Riverfest Canceled This Year But There's Hope For Oktoberfest


Add Cincinnati's annual Riverfest celebration to the list of major events to be canceled because of the COVID-19 pandemic. Mayor John Cranley made the announcement Friday morning during a briefing with reporters at City Hall.

"We will not be permitting any gathering activities - you know, beer sales, fireworks, gatherings on the river," Cranley said. "The wonderful tradition of the fireworks will have to wait til 2021."

Newport and Covington had already decided not to participate in Riverfest. 

Cranley said the Cincinnati Regional Chamber of Commerce is working to develop a different model for September's Oktoberfest Zinzinnati. It could include controlled spaces where officials monitor and limit the number of people entering certain areas. He said those plans are very preliminary.

The mayor and city's health commissioner also reported declining numbers for new COVID-19 cases in the city. That's similar to numbers reported Wednesday by officials from Hamilton County.

"Our numbers are down quickly," Cranley said. "We had a spike two to three weeks ago that was significant, but our reduction has also been significant. And I think a large part is because City Council and I worked together for the mask mandate. I definitely support the governor's mask mandate."

Cincinnati also released information Friday from contact tracers on places people visited while they were thought to be contagious with the coronavirus. The top three on that list include bars/nightclubs, family/friend parties, and retail/grocery stores.

Credit Provided / City of Cincinnati
City of Cincinnati
Chart with large gathering data from Cincinnati officials.

The city also named six bars and nightclubs with what officials described as having the "most complaints, the most egregious complaints and issues with overcrowding."

Credit Provided / City of Cincinnati
City of Cincinnati

An official with the city's health department said representatives had spoken with the management of these establishments, and the information had also been shared with the Ohio Liquor Control Commission.

That commission Friday adopted a rule that now bans the sale of liquor at bars/restaurants after 10 p.m. All liquor on tables in those establishments must be consumed by 11 p.m.

Cincinnati Police Chief Eliot Isaac said city officers will be enforcing this rule along with state agents.
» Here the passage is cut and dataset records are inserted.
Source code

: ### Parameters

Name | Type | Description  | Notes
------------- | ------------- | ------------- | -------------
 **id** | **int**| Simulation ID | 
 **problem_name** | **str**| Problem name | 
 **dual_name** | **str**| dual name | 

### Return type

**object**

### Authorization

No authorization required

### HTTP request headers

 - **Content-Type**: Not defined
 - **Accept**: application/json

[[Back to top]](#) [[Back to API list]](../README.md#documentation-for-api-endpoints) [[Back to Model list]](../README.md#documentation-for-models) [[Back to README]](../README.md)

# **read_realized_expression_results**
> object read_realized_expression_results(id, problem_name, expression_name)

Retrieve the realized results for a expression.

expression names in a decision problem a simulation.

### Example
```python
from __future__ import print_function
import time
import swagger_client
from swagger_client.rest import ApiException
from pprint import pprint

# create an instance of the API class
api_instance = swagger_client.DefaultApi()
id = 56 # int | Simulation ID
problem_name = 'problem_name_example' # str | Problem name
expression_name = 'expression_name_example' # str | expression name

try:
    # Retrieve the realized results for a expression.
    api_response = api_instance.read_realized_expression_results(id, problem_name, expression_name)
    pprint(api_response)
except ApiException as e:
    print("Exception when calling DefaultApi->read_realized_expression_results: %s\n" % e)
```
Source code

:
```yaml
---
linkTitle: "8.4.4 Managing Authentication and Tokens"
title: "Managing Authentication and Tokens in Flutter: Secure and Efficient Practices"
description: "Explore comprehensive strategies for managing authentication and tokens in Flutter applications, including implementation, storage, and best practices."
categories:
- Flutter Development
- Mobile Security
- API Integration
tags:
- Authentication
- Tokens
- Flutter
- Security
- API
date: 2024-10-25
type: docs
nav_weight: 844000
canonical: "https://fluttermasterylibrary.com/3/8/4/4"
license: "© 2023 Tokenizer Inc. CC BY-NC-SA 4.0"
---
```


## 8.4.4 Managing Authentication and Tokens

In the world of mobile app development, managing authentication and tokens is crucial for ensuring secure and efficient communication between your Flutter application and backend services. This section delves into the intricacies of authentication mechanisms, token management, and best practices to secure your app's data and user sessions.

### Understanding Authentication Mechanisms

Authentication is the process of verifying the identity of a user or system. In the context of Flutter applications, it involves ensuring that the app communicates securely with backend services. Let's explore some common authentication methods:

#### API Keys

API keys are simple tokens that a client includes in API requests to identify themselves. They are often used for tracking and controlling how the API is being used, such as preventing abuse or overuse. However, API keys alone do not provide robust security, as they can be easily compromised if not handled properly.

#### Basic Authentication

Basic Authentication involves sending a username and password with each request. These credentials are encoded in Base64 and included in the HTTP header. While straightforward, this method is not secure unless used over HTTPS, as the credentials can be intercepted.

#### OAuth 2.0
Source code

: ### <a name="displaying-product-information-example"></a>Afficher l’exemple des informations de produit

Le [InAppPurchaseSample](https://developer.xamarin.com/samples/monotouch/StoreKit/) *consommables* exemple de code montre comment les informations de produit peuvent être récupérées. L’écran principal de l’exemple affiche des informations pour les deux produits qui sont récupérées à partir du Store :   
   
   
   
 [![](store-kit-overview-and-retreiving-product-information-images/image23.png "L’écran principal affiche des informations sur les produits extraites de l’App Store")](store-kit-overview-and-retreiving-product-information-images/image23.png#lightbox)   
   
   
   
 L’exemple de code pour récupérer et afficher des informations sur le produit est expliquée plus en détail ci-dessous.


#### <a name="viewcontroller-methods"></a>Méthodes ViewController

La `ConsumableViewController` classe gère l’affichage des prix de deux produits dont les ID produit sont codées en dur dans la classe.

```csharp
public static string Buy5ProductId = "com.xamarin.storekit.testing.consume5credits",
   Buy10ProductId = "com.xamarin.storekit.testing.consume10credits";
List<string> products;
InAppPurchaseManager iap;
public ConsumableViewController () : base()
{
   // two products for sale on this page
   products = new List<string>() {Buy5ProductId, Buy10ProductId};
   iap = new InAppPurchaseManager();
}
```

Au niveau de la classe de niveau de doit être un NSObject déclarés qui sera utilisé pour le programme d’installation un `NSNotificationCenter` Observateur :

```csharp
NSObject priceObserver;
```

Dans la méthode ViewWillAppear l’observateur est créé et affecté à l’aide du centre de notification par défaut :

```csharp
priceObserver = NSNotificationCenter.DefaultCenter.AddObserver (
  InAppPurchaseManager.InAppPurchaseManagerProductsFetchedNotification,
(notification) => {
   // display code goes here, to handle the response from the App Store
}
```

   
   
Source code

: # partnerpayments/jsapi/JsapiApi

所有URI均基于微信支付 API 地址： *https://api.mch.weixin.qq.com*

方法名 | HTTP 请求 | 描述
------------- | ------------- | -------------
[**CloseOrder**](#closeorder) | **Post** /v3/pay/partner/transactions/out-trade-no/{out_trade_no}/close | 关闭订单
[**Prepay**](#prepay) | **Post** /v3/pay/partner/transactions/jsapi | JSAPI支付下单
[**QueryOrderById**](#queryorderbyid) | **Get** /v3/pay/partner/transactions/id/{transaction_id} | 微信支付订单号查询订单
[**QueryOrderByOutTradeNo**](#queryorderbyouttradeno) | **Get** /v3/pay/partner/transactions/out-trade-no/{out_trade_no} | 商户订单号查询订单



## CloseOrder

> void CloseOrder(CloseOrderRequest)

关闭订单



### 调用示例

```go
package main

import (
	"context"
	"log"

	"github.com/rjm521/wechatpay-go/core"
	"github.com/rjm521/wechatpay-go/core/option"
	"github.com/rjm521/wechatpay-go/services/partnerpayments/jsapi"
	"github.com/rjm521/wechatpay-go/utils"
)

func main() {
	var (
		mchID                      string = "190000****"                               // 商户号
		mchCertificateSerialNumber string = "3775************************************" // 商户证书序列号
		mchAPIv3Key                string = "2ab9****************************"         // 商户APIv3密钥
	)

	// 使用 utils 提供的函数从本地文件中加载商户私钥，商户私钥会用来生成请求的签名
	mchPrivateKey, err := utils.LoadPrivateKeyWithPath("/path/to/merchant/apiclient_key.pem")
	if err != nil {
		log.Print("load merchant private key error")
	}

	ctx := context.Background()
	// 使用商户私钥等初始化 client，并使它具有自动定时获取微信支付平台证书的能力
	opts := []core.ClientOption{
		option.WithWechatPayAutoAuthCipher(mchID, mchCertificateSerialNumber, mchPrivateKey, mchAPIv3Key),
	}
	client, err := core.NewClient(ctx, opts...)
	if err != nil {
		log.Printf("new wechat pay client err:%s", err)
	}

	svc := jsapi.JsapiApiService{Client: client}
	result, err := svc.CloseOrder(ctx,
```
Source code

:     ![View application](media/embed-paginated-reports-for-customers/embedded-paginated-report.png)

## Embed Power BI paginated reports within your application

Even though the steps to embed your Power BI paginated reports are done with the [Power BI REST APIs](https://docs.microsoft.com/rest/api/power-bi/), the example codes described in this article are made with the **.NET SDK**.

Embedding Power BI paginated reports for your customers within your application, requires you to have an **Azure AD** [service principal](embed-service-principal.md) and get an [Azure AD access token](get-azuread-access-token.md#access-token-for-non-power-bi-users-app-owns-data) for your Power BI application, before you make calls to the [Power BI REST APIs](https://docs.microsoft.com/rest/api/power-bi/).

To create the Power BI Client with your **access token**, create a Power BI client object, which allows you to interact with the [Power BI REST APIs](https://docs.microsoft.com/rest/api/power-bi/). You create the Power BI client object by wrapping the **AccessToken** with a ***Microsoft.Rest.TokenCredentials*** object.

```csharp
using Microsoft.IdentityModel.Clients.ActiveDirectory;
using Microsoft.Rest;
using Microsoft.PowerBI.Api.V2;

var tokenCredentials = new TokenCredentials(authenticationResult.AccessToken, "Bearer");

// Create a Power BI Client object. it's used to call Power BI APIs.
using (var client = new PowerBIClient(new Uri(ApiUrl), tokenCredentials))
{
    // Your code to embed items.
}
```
"Our officers will respond based on complaints," Isaac said. "If they are found to be in violation, we will document that, we will pass that information on to the Ohio Investigative Unit. And it could potentially result in action against (an) establishment's liquor license."

Mayor Cranley and the city health commissioner also signed a joint emergency order with measures "to promote the safe and healthy operation of schools" for the upcoming school year.

"These measures include streamlining approvals for the installation of modular trailers, tents and other temporary facilities so as to enhance schools' ability to implement social distancing measures and provide a safe and healthy environment for their students, faculty, and staff during the CVODI-19 pandemic," written in the order.

The Cincinnati Recreation Commission is also offering the use of some of its recreation centers to serve as satellite locations for Cincinnati Public Schools.